LPA met with Licensee/Administrator , Sid Ali Mesloub and explained the purpose of the visit. During today's visit, LPA observed fire extinguisher was serviced on 02/07/25 and was ready for emergency use. LPA audited all 6 residents files and found out that all residents were listed as Ambulatory or Non-ambulatory on thier Fire Clearance sections in their medical assessment (LIC602) per their physicians which was in compliance with facility's current 'Fire Clearance Status'. Staff files audit indicated that all current staff has required Physical Exam and TB test .

Based on gathered information. all citations issued on 02/06/25 were cleared during today's visit as facility fulfilled the POC requirements .

No citations were issued during this visit.

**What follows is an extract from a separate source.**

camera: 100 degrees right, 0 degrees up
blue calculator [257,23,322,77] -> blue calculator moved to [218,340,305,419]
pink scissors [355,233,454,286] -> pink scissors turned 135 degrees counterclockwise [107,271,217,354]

Exit interview conducted with administrator.


Copy of this report has provided.
SUPERVISORS NAME: Laura Munoz
LICENSING EVALUATOR NAME: Talwinder Bains
LICENSING EVALUATOR SIGNATURE: DATE: 03/18/2025
I acknowledge receipt of this form and understand my licensing appeal rights as explained and received.
FACILITY REPRESENTATIVE SIGNATURE: DATE: 03/18/2025
This report must be available at Child Care and Group Home facilities for public review for 3 years.